Max Weber: het westerse monnikendom als aanzet tot het kapitalisme
Abstract
Max Weber :western monasticism as a precursor to capitalism - In the periodical Economisch Statistische Berichten (Economic Statistical Reports), vol. 76, no. 3818, 1991, a remarkable article was published by the Louvain economist Louis Baeck, entitled Een moderne onderneming in de middeleeuwen. De economische invloed van de cisterciënzer orde (A modern enterprise in the Middle Ages. The economic influence of the Cistercian order). The author argues that the Cistercians in the beginning of the twelfth century brought about a breakthrough in the fossilized production relations. This religious order was in the forefront of the domain of economic development. Thus long before the rise of the proverbial Calvinistic labour morality there was already an age in which an efficient industrial culture flourished. According to Baeck, the sociologist Max Weber argued in his Die protestantische Ethik und der Geist des Kapitalismus that the rational capitalistic development of Western Europe was initiated and supported by the Calvinistic and Puritan morality of the seventeenth century.

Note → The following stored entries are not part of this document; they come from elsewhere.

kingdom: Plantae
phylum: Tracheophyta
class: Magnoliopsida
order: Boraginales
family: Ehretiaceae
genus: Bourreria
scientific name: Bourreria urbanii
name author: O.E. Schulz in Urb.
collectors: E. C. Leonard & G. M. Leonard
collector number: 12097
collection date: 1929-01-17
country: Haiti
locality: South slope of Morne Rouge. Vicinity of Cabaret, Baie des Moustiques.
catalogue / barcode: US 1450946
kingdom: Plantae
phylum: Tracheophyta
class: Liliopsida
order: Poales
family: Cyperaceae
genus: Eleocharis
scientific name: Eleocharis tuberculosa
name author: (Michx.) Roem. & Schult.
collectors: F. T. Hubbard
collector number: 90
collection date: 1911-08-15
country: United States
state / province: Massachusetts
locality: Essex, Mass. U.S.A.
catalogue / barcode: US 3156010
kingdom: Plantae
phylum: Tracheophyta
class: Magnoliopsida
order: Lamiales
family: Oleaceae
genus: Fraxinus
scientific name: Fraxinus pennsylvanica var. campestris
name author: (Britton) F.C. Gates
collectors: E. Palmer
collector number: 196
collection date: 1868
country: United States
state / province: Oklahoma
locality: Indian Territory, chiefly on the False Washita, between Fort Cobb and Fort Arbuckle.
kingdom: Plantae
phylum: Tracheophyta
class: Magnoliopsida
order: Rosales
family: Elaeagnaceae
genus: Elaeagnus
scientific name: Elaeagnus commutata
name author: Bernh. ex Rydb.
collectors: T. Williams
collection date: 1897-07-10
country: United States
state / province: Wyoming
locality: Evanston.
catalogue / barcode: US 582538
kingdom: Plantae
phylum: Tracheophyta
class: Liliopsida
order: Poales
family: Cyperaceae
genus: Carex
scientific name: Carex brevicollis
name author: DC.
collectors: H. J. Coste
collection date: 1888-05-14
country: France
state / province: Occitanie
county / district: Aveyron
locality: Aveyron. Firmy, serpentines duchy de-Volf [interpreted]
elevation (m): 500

On the contrary, Baeck states, the twelfth century was already an incubation period of economic rationality, to which Cistercian monks contributed with their practice of efficiency and their work ethics. Baeck suggests that Max Weber did not notice the influence exerted by mediaeval monks, namely the Cistercians, upon the rise of capitalism. In this article, however, it is demonstrated on the basis of numerous texts by Max Weber that he gave ample attention in his works to the role of monasticism in the rise and development of modern capitalism.